Ms Kelly said she’s unfazed by the drop, “I’m really happy with where we are with enrolment”.
“I think too, because I was away for 12 months, so I actually don’t really know what’s happened up until starting day one and saying, ‘oh, okay, this is what we’ve got, this is what we’re working with’, and the families that we have are the ones that we’re focusing on.”
One area that may come into sharper focus this year for families and the school is the 2021 Naplan results that reveal some areas of potential concern.
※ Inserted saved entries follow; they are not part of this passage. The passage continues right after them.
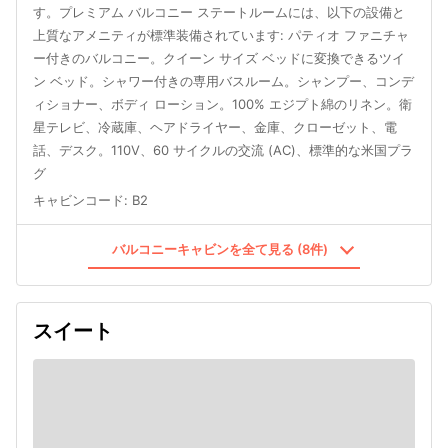
す。プレミアム バルコニー ステートルームには、以下の設備と
上質なアメニティが標準装備されています: パティオ ファニチャ
ー付きのバルコニー。クイーン サイズ ベッドに変換できるツイ
ン ベッド。シャワー付きの専用バスルーム。シャンプー、コンデ
ィショナー、ボディ ローション。100% エジプト綿のリネン。衛
星テレビ、冷蔵庫、ヘアドライヤー、金庫、クローゼット、電
話、デスク。110V、60 サイクルの交流 (AC)、標準的な米国プラ
グ
キャビンコード
:
B2
バルコニーキャビンを全て見る (8件)
スイート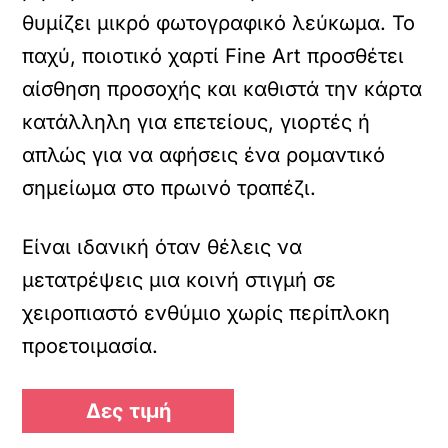
θυμίζει μικρό φωτογραφικό λεύκωμα. Το
παχύ, ποιοτικό χαρτί Fine Art προσθέτει
αίσθηση προσοχής και καθιστά την κάρτα
κατάλληλη για επετείους, γιορτές ή
απλώς για να αφήσεις ένα ρομαντικό
σημείωμα στο πρωινό τραπέζι.
Είναι ιδανική όταν θέλεις να
μετατρέψεις μια κοινή στιγμή σε
χειροπιαστό ενθύμιο χωρίς περίπλοκη
προετοιμασία.
Δες τιμή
Grade 3 spelling, writing, grammar and punctuation were at their lowest in the last five reporting years. Almost half of Grade 5 were also below the grammar and punctuation benchmark, the lowest result in the previous five reporting years.
“The school has maintained strong NAPLAN results for reading and numeracy for Grade 3s and Grade 5s between 2017 and 2021,” a spokesperson for the department said, putting it in the top 22-27 per cent for the state.
A third of Grade 5 students, however, have remained below the benchmark in numeracy and spelling over at least the last three reporting periods.
The department said Torquay College parent surveys show consistently high levels of confidence in the school’s performance.
Towards the end of last year Premier Daniel Andrews committed to no more statewide or citywide lockdowns, meaning students working from home in 2022 should be a thing of the past.
For Ms Kelly, it’s a welcome opportunity to restore some stability to school life.
“I’d love to be able to provide that security for our families … and support and safety. That would be the dream,” she said.